How many times undone / can one person be? How many more can I bounce back up and present my chin, squared for the inevitable uppercut? How much romantic detritus, how many thousands of kalpas of accumulated bad karma, how much lying on the floor thinking, why am I not just dead. Why hasn’t this just killed me. Because women have died and worms have eaten them, but not for love. Yeah—tell that to the women who told themselves, it’s getting better, he doesn’t really mean it, he’s sorry afterwards, he’s going to change, everything will be like it was before.
What concerns me with the Brujo, however mature he undeniably is, is that I’ve never yet met the man who was mature where these matters are concerned. And that his sobriety, so shiny-new and tentative and frail, is crucial. If I exercise my polyamorous tendencies—stay in love with Voldemort and the Librarian and Mandarin, fall in love with someone new—he could be horribly hurt, which could threaten his fragile new sober self.
Mandarin says, you don’t have to take care of him. You have to take care of you. You don’t have to decide anything tonight. And you only really have to decide whether you want to be involved with him, or just go to bed with him. It’s really okay. It’s okay to date boys. It’s okay to sleep with them. —I don’t believe this.

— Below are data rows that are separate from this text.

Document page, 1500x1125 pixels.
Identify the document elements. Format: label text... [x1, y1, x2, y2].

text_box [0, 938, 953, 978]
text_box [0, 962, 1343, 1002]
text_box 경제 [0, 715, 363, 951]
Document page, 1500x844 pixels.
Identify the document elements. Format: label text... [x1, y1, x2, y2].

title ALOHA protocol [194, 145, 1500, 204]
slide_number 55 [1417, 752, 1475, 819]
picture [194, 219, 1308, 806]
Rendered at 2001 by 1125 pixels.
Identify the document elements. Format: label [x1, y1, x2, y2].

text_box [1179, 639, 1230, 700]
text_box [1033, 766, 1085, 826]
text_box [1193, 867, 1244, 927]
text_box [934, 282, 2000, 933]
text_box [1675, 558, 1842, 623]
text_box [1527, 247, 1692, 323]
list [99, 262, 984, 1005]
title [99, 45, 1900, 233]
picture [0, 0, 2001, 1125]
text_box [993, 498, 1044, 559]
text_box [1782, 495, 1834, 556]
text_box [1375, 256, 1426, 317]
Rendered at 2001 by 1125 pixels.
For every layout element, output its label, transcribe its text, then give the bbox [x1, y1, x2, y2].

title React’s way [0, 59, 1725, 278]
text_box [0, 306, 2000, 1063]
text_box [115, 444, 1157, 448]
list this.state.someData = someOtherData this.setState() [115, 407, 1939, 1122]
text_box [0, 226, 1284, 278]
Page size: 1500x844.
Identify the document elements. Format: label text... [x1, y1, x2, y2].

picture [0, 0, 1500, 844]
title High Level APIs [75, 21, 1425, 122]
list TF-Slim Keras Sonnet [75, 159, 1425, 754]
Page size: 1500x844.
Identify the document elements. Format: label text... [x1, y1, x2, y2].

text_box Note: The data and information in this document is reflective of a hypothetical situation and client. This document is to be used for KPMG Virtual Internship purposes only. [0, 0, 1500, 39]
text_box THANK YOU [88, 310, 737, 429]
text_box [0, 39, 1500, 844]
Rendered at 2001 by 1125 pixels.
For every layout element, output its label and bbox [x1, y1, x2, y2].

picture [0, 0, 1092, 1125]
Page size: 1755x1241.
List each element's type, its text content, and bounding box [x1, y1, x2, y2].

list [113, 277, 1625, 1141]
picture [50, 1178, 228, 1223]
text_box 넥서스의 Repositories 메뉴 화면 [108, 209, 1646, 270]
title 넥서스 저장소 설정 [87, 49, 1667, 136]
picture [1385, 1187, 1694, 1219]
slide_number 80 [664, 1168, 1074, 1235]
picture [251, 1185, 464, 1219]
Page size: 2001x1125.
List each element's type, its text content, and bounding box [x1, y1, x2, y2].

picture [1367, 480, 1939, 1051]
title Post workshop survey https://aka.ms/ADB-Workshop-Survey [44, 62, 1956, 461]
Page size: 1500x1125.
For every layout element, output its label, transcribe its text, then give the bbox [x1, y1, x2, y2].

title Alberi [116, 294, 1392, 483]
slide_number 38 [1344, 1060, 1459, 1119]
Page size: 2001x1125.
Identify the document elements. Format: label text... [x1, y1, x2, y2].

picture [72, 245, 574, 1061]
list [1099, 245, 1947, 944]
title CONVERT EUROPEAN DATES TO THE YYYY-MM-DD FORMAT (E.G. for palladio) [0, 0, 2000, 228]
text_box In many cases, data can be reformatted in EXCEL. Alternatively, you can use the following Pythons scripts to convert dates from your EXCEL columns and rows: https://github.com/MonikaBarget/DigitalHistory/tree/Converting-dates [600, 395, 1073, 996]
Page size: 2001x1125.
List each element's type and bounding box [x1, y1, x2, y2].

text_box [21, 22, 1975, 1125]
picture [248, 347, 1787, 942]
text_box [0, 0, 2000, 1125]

It’s not as though Voldemort isn’t already, very likely, merrily making out with someone young enough to be my daughter, some half-a-dozen stop signs from here. It’s not as though he gives a flying fuck what I do with my life, as long as I stay the hell away from his, other than his generalized compassionate may-all-beings-be-well stance of great openness—with an oily coating of condescension, which he probably can’t see and wouldn’t acknowledge if anyone pointed it out. It’s not like what I do or don’t do will make any difference to his not wanting to see me again. He’s left and I’m on my own, I’ve been yanked off the hook and, as the Former Film Critic once said, thrown writhing and still-bloody back into the pond.
If someone else can catch me, should I let them? How slippery and agile and crafty should I be in trying to elude capture? Where is the person who can give me a run for my money? The one whose brain works fully as fast and colorfully as mine?
someone who can slap me with a
kiss that’s like a fist and can
sing so it stops me like a brick wall
I like the Brujo, terribly. I feel better when he’s around. He’s profoundly kind—and not at all in any weedy or ineffectual way, but solidly so. We speak using words like oneiric and numinous and don’t bother lingering over them, because we’ve both read the Bollingen Jung and so what’s there to talk about, other than getting there? We know the difference between a tonic 7th and a major 7th. And yet it’s Weil’s “terrible consolation, which leaves suffering intact”: I feel, still, so starkly alone in this dull world / in thy absence no better than a sty; / and there is nothing left remarkable / beneath the visiting moon.
A bleached-white landscape. A barren oval. Only Marina understands: You taught me how to live in fire, you threw me there / and then abandoned me on steppes of ice. I could have resigned myself to this before him, but now—can I forget what it’s felt like. Can I stop aching for it. Do I have a choice.